Validating TONA's product and brand strategy through experiential retail pop-ups.

Context

This design thinking and experiential strategy case study examines the concept and design of a pop-up retail experience for TONA Leggings, a sustainable activewear brand seeking deeper engagement with its target customers. While TONA had built awareness through digital channels, it lacked a physical touchpoint to validate product fit, brand storytelling, and customer experience assumptions. The work explored how a temporary retail activation could be used to test demand, gather customer insight, and translate brand values into a tangible, end-to-end experience.

Goals

The primary goal was to design a pop-up retail experience that translated TONA's sustainability values and product promise into a compelling, in-person customer journey. Secondary goals included validating assumptions around product fit and brand storytelling, identifying opportunities to gather actionable customer feedback, and exploring how experiential retail could support deeper engagement beyond digital channels.

How I Worked

The work was structured around a design thinking process, beginning with customer discovery to understand expectations around fit, sustainability, and in-person shopping experiences. I helped translate these insights into customer journey maps and experience concepts, then worked with the team to prototype the pop-up layout, interactions, and touchpoints.

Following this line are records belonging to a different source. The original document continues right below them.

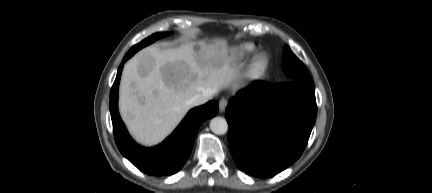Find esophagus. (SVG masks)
Here are the masks:
<instances>
[{
  "label": "esophagus",
  "mask_w": 432,
  "mask_h": 193,
  "mask_svg": "<svg viewBox=\"0 0 432 193\" xmlns=\"http://www.w3.org/2000/svg\"><path fill=\"white\" fill-rule=\"evenodd\" d=\"M227 105H228V100L226 98H222L219 101V110H220V112H224L225 109H226V107H227Z\"/></svg>",
  "instance_id": "1"
}]
</instances>
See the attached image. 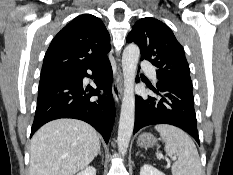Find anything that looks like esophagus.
Instances as JSON below:
<instances>
[{
    "label": "esophagus",
    "mask_w": 233,
    "mask_h": 175,
    "mask_svg": "<svg viewBox=\"0 0 233 175\" xmlns=\"http://www.w3.org/2000/svg\"><path fill=\"white\" fill-rule=\"evenodd\" d=\"M112 93H113V97L115 101L119 102L122 98V93H123V83H122V76L120 72L115 76L113 80Z\"/></svg>",
    "instance_id": "esophagus-1"
}]
</instances>
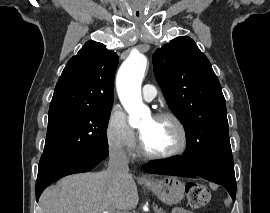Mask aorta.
I'll return each instance as SVG.
<instances>
[{
  "mask_svg": "<svg viewBox=\"0 0 270 213\" xmlns=\"http://www.w3.org/2000/svg\"><path fill=\"white\" fill-rule=\"evenodd\" d=\"M147 67V58L141 53H133L121 65L116 79L119 99L129 114V124L138 126L150 117L149 108L143 104L141 84Z\"/></svg>",
  "mask_w": 270,
  "mask_h": 213,
  "instance_id": "obj_1",
  "label": "aorta"
}]
</instances>
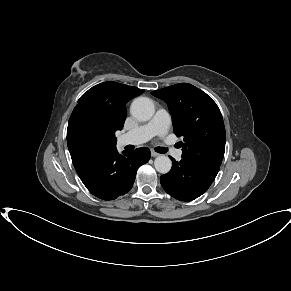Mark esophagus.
<instances>
[{"label":"esophagus","mask_w":291,"mask_h":291,"mask_svg":"<svg viewBox=\"0 0 291 291\" xmlns=\"http://www.w3.org/2000/svg\"><path fill=\"white\" fill-rule=\"evenodd\" d=\"M160 154L159 153H157V152H155V151H151V156L152 157H157V156H159Z\"/></svg>","instance_id":"esophagus-1"}]
</instances>
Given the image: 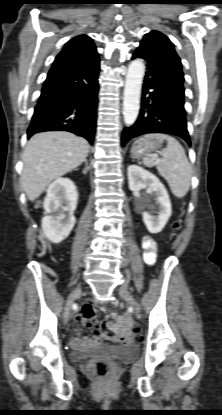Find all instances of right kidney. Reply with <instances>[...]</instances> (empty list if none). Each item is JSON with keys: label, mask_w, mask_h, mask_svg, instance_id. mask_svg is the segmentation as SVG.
<instances>
[{"label": "right kidney", "mask_w": 222, "mask_h": 415, "mask_svg": "<svg viewBox=\"0 0 222 415\" xmlns=\"http://www.w3.org/2000/svg\"><path fill=\"white\" fill-rule=\"evenodd\" d=\"M78 192L68 178H57L47 189L44 200L45 215L42 218V231L53 243H60L68 237L75 224L73 212L77 207Z\"/></svg>", "instance_id": "right-kidney-1"}]
</instances>
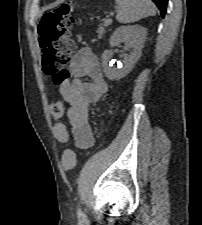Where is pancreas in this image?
Instances as JSON below:
<instances>
[{
	"instance_id": "obj_1",
	"label": "pancreas",
	"mask_w": 202,
	"mask_h": 225,
	"mask_svg": "<svg viewBox=\"0 0 202 225\" xmlns=\"http://www.w3.org/2000/svg\"><path fill=\"white\" fill-rule=\"evenodd\" d=\"M104 21V27H107L109 25V23H107L106 20H103ZM97 33H98V37H101L104 33H105V29L103 27H99L97 29Z\"/></svg>"
}]
</instances>
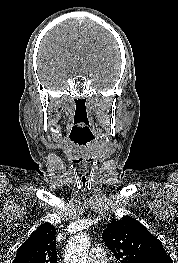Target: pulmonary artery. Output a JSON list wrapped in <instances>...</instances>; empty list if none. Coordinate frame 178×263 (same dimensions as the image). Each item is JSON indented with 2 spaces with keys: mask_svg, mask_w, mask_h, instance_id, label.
<instances>
[{
  "mask_svg": "<svg viewBox=\"0 0 178 263\" xmlns=\"http://www.w3.org/2000/svg\"><path fill=\"white\" fill-rule=\"evenodd\" d=\"M88 259L89 263H106L107 255L102 248H92Z\"/></svg>",
  "mask_w": 178,
  "mask_h": 263,
  "instance_id": "e3ab8cb5",
  "label": "pulmonary artery"
}]
</instances>
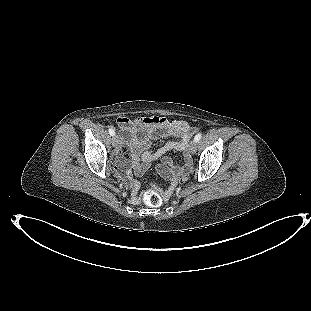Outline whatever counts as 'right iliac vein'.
<instances>
[{
	"instance_id": "1",
	"label": "right iliac vein",
	"mask_w": 311,
	"mask_h": 311,
	"mask_svg": "<svg viewBox=\"0 0 311 311\" xmlns=\"http://www.w3.org/2000/svg\"><path fill=\"white\" fill-rule=\"evenodd\" d=\"M119 142H120V140H119V137H118V135H114L113 137H112V145L114 146V147H118V145H119Z\"/></svg>"
}]
</instances>
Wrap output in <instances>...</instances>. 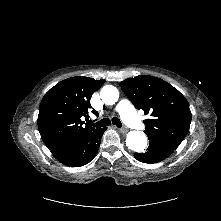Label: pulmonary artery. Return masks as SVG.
Segmentation results:
<instances>
[{
    "instance_id": "1",
    "label": "pulmonary artery",
    "mask_w": 221,
    "mask_h": 221,
    "mask_svg": "<svg viewBox=\"0 0 221 221\" xmlns=\"http://www.w3.org/2000/svg\"><path fill=\"white\" fill-rule=\"evenodd\" d=\"M116 110L120 114L122 120L132 128L135 129H143L144 122L142 119L137 115L135 109L133 108L130 101L123 99L121 100L117 106Z\"/></svg>"
}]
</instances>
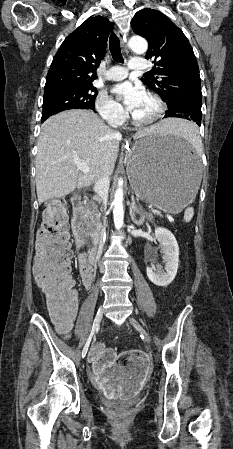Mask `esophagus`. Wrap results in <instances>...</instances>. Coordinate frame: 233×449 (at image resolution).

I contributed to testing and refining the experience through feedback loops, and helped synthesize findings into recommendations on how experiential retail could support TONA's broader brand and growth strategy.

Key Decisions & Tradeoffs

A central decision was to use the pop-up as a learning and validation environment rather than a short-term sales channel. This prioritized customer insight, experience testing, and brand storytelling over immediate revenue, accepting lower near-term sales in exchange for richer feedback and clearer signals on product fit and messaging. Another key tradeoff was designing a focused, minimal footprint experience rather than a fully built-out retail environment, favoring flexibility and rapid iteration over scale and operational complexity.

Impact

The work produced a clearly defined pop-up experience concept that translated TONA's brand values into an in-person customer journey. Prototyping and testing generated actionable insight on product fit, messaging, and experiential touchpoints, helping clarify how physical retail could support deeper engagement and learning beyond digital channels. The concept and supporting research were presented to members of the TONA leadership team, who responded positively and indicated that elements of the research and experience design would inform future efforts to bring the pop-up to life.

What This
Project Shaped

This work strengthened my ability to apply design thinking to real business problems, translating customer insight into tangible experience concepts. It sharpened my judgment around balancing experimentation with strategic intent, collaborating within a team to iterate quickly, and communicating experiential ideas in a way that resonates with stakeholders and decision-makers.